Compared with antibody drugs, nucleic acid aptamers have advantages such as small size, lower immunogenicity, non-cellular chemical synthesis, strong tissue penetration, ease of modification, and low cost, presenting extensive applications in disease diagnosis, treatment, and prevention. However, its three-dimensional structure is greatly affected by pH, and its affinity is highly dependent on the properties of the solution.
The first Aptamer drug, Pegaptanib, was approved by the FDA in 2004. It is a 29-nucleotide RNA aptamer whose 5' end polyethene glycol part can extend its retention time in the human body. Pegaptanib achieves its therapeutic effect by inhibiting angiogenesis through its spatial structure binding with vascular endothelial growth factor (VEGF), thus being developed to treat wet age-related macular degeneration.
Caption: Mechanism of aptamer application
Caption: Three-dimensional schematic of specific aptamer binding to target protein
Delivery methods and efficiency are key to whether small nucleic acid drugs can enter cells and exert their effects. Small nucleic acid drugs face two major challenges when entering cells: RNA is easily degraded by RNases in plasma and tissues when exposed to blood, and negatively charged RNA has difficulty crossing cell membranes.

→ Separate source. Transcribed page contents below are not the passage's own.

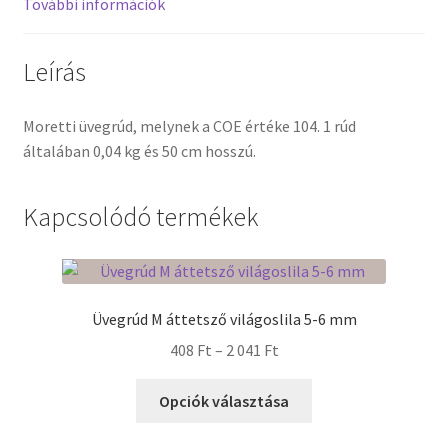
További információk
Termékek
Leírás
Uvegek
Moretti üvegrúd, melynek a COE értéke 104. 1 rúd
általában 0,04 kg és 50 cm hosszú.
Kapcsolódó termékek
Üvegrúd M áttetsző világoslila 5-6 mm
Ártartomány:
408
Ft
–
2 041
Ft
408 Ft
Ennek
-
Opciók választása
a
2
terméknek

Although different RNA therapies may have different mechanisms of action, they must all avoid clearance by non-target organs, enter the correct tissues, and not trigger harmful immune responses. Delivery technology can be classified into naked RNA modification delivery technology, liposome nano-delivery technology, conjugated linkage delivery systems (small molecule ligands, antibodies, and other molecules), and other various new delivery systems (such as polymeric nanoparticle delivery systems, extracellular vesicle delivery systems). Among these, LNP and GaINac technologies are relatively mature.
The GaINac technology mainly targets the liver, and future breakthroughs in targeting other organs are anticipated, such as delivery systems for the central nervous system, eyes, renal cancer cells, and pulmonary epithelial cells that Alnylam and Arrowhead are developing.